« Or lui aussi connaissait Cantot. Ce qu’il vient de découvrir est d’une importance décisive. Il se rue hors du car et il revient à l’Ecole. Pourquoi ? Pour vous prévenir. Où étiez-vous, m’sieur le directeur, le jour où Bardane mourut ?
— J’avais une conférence avec des collègues venus de Paris.
— Donc, ne pouvant être reçu tout de suite, il est allé vous attendre dans sa chambre. Et on l’y a tué ! J’ai été stupide de soupçonner Hans Burgueur de ces meurtres. Il est le seul à ne pas avoir pu les commettre puisqu’il n’était pas ici quand mourut Castellini et qu’il se trouvait dans le car au moment où Bardane fut foudroyé par le poison.
— Conclusion, m’interrompt le directeur, le meurtrier est toujours parmi nous ?
— Oui. Et c’est cela qui peut tout sauver.
— Comment ?
— Le complice du faux Cantot sait ce qui va se passer, et comment cela va se passer.
— C’est probable.
— Alors, écoutez-moi bien, monsieur le directeur. Demain, au moment de la réception, vous allez vous assurer que tous les habitants de l’Ecole soient là, tous, maîtres, élèves et personnel. Et vous les prierez de participer à la visite de l’établissement afin d’honorer votre hôte.
Le Big Boss se dresse.
— Bravo ! Compris ! Splendide ! dit-il. Vous pensez que le complice se défilera pour échapper à l’attentat ?
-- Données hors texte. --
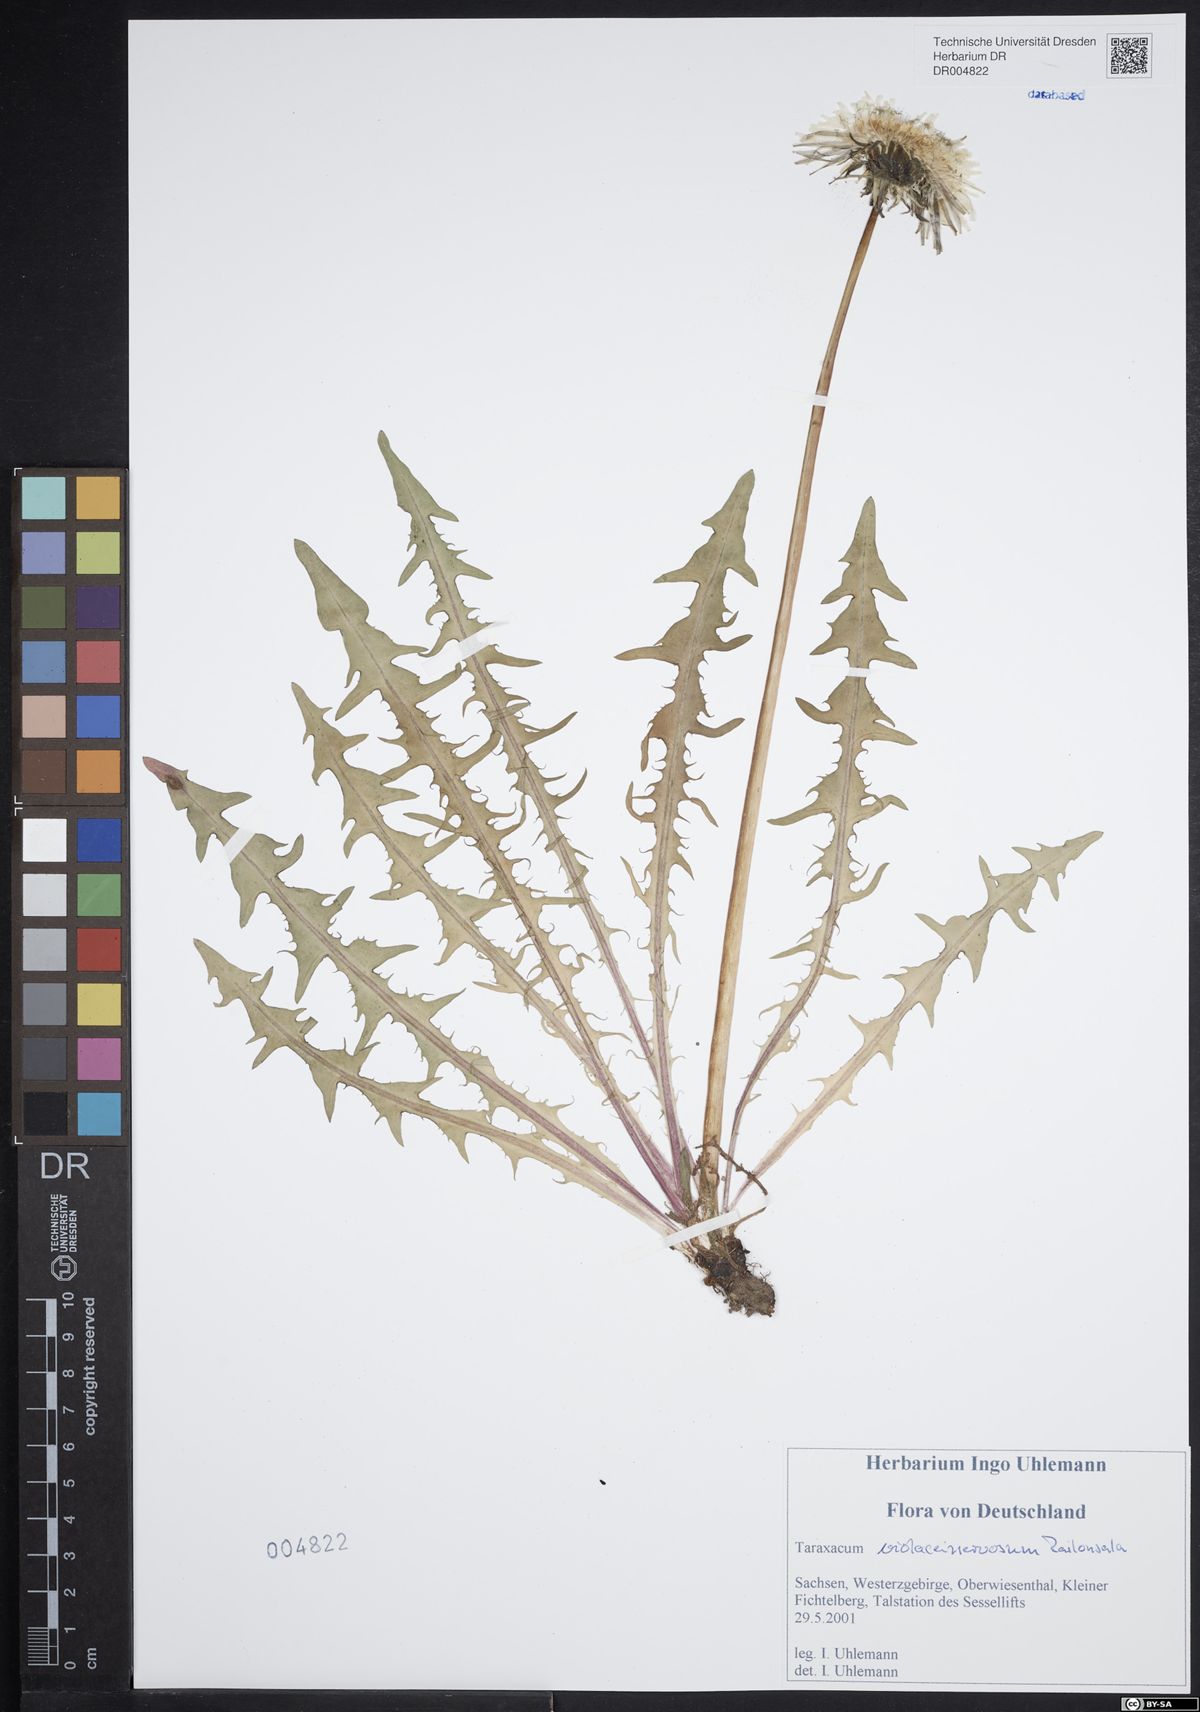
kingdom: Plantae
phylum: Tracheophyta
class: Magnoliopsida
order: Asterales
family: Asteraceae
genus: Taraxacum
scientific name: Taraxacum violaceinervosum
— Ben voyons, mettez-vous à sa place, c’est logique ? A cet instant je le coifferai. Je vous préviendrai et vous ferez dévier le cortège sous n’importe quel prétexte lorsque notre homme aura manifesté l’intention de déclarer forfait. Il me restera quelques minutes pour accoucher notre lascar. Faites-moi confiance ; aidé de mon valeureux Bérurier, je me fais fort d’y parvenir.
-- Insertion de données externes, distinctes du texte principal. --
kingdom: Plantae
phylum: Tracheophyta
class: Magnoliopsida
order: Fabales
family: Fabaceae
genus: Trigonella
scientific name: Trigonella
Sur cette forte décision on frappe à la porte directoriale. C’est Béru. Un Béru décomposé, penaud, pantelant, navré jusqu’à l’intérieur des os. Un Béru en pleine faillite, en pleine déroute. Un Béru meurtri, amer, désenchanté. Un Béru qui se renie ! Un Béru qui se consume ! Un Béru qui se ruine et se liquéfie enfin !
Le directeur lui sourit.
— Vous désirez, cher Bérurier ?
Le Gros s’avance, grisâtre, tremblant.
— C’est rapport à ma démission, m’sieur le directeur.
— Votre démission?
— Oui. San-A vous a raconté ?
— Non, ma belle pomme, je n’ai rien raconté du tout, nous avons d’autres chats à fouetter que celui de ta fausse comtesse.
Et, au patron :
— Un léger incident a troublé le cours de mon petit camarade. Il avait convié une pseudo-comtesse pour la partie « pratique », or la personne en question n’est autre qu’une ancienne tenancière de bouibouis.
Le directeur retient un sourire. Mais Béru proteste.
— Tu sais qu’elle est vraiment comtesse ? Elle m’a espliqué quand elle s’est eu calmée, qu’elle a marié un vieux comte dans la débine. Et tu sais qui c’est, le comte ? Félicien, la momie qui lui sert de valet de chambre ! Elle l’a pêché à l’Armée du Salut, où qu’il servait la soupe aux clodos pour gagner la sienne. C’est le titre qu’elle a marié, en somme. Elle m’a avoué qu’elle m’avait chambré biscotte je suis inspecteur principal. Ça pouvait lui servir de couvrante, comprends-tu ?…
Pauvre cher Béru, toujours prêt à l’émerveillement ! Comme cette déception lui a déchiqueté l’âme et endolori l’honneur !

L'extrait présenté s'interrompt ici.